O Governo trabalha na transferência urgente para a Península de aproximadamente 500 meninas migrantes não acompanhadas que se encontram em Ceuta após a entrada massiva registrada no final de julho. A medida fará parte de um plano integral de acolhimento impulsionado pelo Ministério da Juventude e da Infância para responder à saturação do sistema de proteção da cidade autônoma.
O departamento dirigido por Sira Rego estuda uma fórmula que permita alojar e atender as menores em recursos especializados geridos por organizações de proteção à infância, mas sem que as comunidades autônomas receptoras tenham que assumir necessariamente sua tutela.
A cifra inicial situa-se em torno de 500 meninas, embora Juventude e Infância advirta que poderá variar à medida que avance a identificação e avaliação individual das menores.
A transferência é tramada por uma via urgente
O secretário de Estado da Juventude e da Infância, Rubén Pérez, trabalha desde o último domingo em Ceuta na preparação do dispositivo.

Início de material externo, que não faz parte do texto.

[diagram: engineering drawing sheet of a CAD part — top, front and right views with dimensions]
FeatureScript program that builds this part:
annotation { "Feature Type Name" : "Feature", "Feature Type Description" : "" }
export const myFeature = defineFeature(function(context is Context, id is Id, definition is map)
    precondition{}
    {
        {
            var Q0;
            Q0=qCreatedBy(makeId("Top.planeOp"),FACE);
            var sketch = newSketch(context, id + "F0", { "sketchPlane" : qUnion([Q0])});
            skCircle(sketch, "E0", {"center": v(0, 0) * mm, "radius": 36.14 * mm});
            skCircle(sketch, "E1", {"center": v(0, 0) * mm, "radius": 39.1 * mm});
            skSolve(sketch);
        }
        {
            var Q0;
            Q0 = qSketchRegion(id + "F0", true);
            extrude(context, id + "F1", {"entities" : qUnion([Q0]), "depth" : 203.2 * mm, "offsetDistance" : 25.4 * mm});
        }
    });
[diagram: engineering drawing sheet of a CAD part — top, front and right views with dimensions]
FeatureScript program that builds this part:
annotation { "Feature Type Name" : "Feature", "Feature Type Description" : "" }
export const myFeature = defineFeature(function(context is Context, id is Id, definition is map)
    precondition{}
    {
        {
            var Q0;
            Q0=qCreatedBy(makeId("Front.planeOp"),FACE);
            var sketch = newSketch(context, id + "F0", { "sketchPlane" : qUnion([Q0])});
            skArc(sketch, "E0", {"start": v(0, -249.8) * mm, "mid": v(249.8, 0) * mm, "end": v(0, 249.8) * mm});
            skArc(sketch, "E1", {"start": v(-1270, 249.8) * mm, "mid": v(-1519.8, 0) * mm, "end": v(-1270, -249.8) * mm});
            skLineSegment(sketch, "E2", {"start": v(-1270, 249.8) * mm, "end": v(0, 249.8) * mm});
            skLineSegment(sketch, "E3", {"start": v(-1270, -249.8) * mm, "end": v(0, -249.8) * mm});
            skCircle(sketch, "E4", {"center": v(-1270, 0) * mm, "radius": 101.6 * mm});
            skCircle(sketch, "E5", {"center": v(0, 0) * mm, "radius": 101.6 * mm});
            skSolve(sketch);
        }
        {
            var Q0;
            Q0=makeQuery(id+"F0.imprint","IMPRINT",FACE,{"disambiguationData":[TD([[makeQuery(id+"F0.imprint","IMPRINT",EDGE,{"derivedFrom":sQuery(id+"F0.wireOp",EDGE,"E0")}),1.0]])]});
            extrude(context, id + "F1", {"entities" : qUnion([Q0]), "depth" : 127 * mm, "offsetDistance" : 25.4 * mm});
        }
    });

O objetivo é articular uma resposta que permita acelerar a saída dos perfis mais vulneráveis para instalações adaptadas em diferentes pontos da Península.
"Neste momento trabalha-se nesta via de maneira urgente para um número concreto de menores, neste momento cifrado em aproximadamente 500, embora possa variar durante o processo", explicam fontes do Ministério da Juventude e da Infância.
A transferência ainda se encontra em fase de preparação. Por enquanto, o Governo não detalhou quais organizações participarão, onde estarão situados os recursos de acolhimento nem quando começarão os deslocamentos.
As comunidades não teriam que assumir a tutela
A principal particularidade da fórmula estudada é que as meninas poderiam ser atendidas na Península "sem necessidade de transferir a tutela para as comunidades autônomas". O Ministério propõe que as organizações especializadas em proteção da infância se encarreguem do acolhimento e do cuidado das menores em recursos adaptados. Desta forma, a mudança de localização não implicaria automaticamente que a comunidade de destino tivesse que assumir a tutela.
Este mecanismo busca agilizar a proteção das meninas enquanto se analisa individualmente a situação de cada uma. As menores não acompanhadas estão submetidas ao sistema de proteção da infância, por isso qualquer decisão deve ser adotada atendendo ao seu interesse superior e não pode ser executada como uma devolução ou um traslado coletivo de adultos.
Um plano com várias fórmulas de acolhimento
O traslado das aproximadamente 500 meninas constitui uma das medidas incluídas no plano integral que prepara Juventude e Infância, mas não a única. O Ministério também contempla aplicar o real decreto-lei que estabelece um acolhimento vinculativo e solidário de menores migrantes entre as comunidades autônomas. Este mecanismo permite redistribuir crianças, meninas e adolescentes de territórios cujo sistema de proteção se encontra sobrecarregado.
O plano incorpora igualmente o acolhimento familiar e outras soluções destinadas a acelerar a atenção dos menores que permanecem em Ceuta.
O Executivo busca assim combinar três vias: a distribuição entre comunidades, o acolhimento em famílias e a atenção direta em recursos especializados geridos por entidades de proteção à infância. Esta última alternativa seria a utilizada prioritariamente para as cerca de 500 meninas que o Governo pretende trasladar para a Península.
A cifra de 500 meninas ainda pode mudar
O número anunciado não constitui uma relação definitiva de menores nem significa que todos os traslados estejam já autorizados. A estimativa pode ser modificada durante o processo de identificação, filiação e avaliação individual.
Antes de cada deslocamento deverá determinar-se a idade, a situação familiar, as necessidades de proteção e as circunstâncias particulares de cada menina. Também terá que ser verificado se alguma conta com familiares com os quais possa ser considerada uma reagrupação segura.
A operação responde à necessidade de reduzir a pressão sobre Ceuta e oferecer uma atenção diferenciada às meninas, consideradas um dos grupos mais expostos a situações de violência, abuso ou exploração dentro de uma emergência migratória.